9. An inexperienced schedule predicting method for predicting future reaction pattern based on collected reactions, according to claim 7, comprising:

a step of collecting a learning achievement data for an event generated in a schedule combining a learning schedule in a first interval condition and a schedule in a second interval condition from a plurality of learners;

a step of defining a functional relation between a change in the learning achievement in the first interval condition and the change in the learning achievement in the second interval condition;

a step of collecting a learning achievement data for an event generated in the first interval condition from a learner who is a target for a learning achievement prediction; and

a step of predicting a change pattern for a learning achievement in the second interval condition based on the collected data and the defined functional relation.

10. An inexperienced schedule predicting method for predicting future reaction pattern based on collected reactions, according to claim 9, wherein

when the first interval condition and the second interval condition are compared, the first interval is a term shorter than the second interval.

11. An inexperienced schedule predicting method, comprising:

providing a predetermined term being longer than the presentation unit of generating the event and being from a beginning of the event to an occurrence of a next event as an event cycle unit;

generating a schedule so that an event is generated once in the event cycle unit;

cording an event occurrence an individual reaction to the event respectively in a plurality of relating events and collecting in time series;

comparing reaction process pattern of another person extracted based on the final reaction result with an individual reaction process pattern; and

providing a schedule of the other having a similar reaction process pattern as a future schedule of the individual,

in order to use the schedule, of a set of one or more contents, in which a specific event repeatedly occur at a predetermined timing.

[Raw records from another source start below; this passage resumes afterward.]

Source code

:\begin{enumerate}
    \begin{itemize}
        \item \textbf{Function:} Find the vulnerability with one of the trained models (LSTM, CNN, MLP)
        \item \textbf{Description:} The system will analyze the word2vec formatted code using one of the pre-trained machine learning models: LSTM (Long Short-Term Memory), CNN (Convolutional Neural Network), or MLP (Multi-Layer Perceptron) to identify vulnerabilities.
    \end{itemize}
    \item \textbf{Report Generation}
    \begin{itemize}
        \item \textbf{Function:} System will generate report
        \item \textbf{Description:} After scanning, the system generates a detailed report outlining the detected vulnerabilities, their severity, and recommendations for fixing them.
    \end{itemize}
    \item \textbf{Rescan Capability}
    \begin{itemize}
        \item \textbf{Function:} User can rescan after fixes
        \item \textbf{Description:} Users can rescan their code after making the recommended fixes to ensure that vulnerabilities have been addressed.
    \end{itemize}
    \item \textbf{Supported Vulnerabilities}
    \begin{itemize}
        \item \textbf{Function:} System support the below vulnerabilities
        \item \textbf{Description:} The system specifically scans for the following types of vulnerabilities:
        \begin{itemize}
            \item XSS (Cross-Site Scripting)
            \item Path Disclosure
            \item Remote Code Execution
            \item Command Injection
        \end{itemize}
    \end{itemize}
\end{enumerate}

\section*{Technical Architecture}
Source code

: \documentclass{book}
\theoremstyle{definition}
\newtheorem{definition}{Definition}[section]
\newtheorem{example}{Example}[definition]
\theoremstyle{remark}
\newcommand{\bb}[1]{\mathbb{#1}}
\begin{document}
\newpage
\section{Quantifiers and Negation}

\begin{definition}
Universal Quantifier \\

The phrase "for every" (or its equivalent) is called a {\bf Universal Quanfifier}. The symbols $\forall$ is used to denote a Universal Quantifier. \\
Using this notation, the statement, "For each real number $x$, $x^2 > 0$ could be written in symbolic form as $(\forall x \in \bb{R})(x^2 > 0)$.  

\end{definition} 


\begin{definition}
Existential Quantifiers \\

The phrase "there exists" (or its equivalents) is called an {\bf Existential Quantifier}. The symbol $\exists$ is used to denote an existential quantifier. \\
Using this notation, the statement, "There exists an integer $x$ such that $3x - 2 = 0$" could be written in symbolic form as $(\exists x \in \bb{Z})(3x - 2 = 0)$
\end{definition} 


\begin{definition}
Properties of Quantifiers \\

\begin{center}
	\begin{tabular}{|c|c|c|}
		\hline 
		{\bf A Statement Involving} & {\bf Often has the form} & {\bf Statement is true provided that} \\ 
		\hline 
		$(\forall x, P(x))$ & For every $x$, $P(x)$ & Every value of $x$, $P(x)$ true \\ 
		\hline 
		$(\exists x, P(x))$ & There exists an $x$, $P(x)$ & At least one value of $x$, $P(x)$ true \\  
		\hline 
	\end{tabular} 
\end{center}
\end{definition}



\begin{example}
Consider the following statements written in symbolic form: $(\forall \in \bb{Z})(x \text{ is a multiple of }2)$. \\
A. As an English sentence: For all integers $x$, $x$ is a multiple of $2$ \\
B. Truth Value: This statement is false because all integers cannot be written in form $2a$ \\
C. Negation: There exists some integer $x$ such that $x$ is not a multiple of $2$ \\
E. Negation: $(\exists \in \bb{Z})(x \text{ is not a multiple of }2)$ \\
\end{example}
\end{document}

12. An inexperienced schedule predicting method according to claim 11, wherein

a degree of the similarity is determined by a value of an inner product of the extracted reaction process pattern of the other and the reaction process pattern of the individual.

13. A learning schedule assessment displaying method for a learner's assessment displaying system in which a learner's terminal and a server for displaying a learning achievement in a website are connected via a network, the method comprising:

providing a predetermined term equal to or longer than the presentation unit which is a shortest period for generating the event and shorter than the interval from a beginning of the event till an occurrence of a next event as an event cycle unit;

using a learning schedule arranging a content so that a particular event relating each content is generated once in the event cycle unit;

assessing the learning achievement relating the content in time series; and

displaying data relating the learning achievement, a learning content and a link of relating site corresponding to the learning achievement on the learner's terminal when the assessment of the learning achievement reaches a predetermined level,

in order to generate a schedule, of a set of one or more contents, in which events relating to all contents repeatedly occur at a predetermined timing.

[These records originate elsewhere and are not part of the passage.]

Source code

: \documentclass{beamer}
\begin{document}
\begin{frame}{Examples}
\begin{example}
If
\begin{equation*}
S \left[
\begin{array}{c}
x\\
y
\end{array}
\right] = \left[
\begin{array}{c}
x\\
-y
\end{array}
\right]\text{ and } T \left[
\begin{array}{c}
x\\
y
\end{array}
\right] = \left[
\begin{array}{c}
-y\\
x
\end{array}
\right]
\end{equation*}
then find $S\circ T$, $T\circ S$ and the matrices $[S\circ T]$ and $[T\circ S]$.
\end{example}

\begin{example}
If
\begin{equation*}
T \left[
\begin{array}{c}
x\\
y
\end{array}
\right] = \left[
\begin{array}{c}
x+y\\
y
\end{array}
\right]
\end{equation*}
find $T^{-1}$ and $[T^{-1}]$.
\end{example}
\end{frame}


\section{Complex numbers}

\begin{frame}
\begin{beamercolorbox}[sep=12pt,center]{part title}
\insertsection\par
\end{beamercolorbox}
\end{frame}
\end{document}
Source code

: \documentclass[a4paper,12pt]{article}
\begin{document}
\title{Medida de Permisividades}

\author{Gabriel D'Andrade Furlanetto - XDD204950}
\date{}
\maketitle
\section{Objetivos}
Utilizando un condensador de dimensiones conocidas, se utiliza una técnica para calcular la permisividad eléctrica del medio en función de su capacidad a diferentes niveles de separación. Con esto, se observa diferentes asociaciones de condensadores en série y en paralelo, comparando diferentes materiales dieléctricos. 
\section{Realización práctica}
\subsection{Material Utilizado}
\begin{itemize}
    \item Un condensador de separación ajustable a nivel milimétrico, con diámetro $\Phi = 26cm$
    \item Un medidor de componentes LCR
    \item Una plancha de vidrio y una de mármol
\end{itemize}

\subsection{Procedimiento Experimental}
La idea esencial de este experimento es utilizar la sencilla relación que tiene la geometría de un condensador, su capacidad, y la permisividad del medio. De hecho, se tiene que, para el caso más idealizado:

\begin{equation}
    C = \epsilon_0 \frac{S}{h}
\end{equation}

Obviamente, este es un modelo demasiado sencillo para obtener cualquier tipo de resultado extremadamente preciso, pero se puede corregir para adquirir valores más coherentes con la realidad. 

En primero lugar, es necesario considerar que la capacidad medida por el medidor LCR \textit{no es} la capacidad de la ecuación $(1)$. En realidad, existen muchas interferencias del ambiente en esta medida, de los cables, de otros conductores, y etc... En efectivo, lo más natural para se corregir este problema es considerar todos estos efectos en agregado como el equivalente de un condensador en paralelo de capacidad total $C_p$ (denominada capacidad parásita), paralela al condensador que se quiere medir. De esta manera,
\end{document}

14. A learning schedule assessment displaying method of a learner's assessment displaying system in which a learner's terminal and a server for displaying a learning achievement a website are connected via a network, the method comprising:

means for registering a searching word used by a learner, with a classification according to learning ability levels of the learners;

means for registering a site to which the learner visited in correspondence with the site to the registered searching word; and

means for counting up a number of times for visiting a site when search is performed with a searching word same as the registered searching word and a cite same as the registered site is visited, wherein

a search result is displayed in an order of larger number of visiting times on the learner's terminal.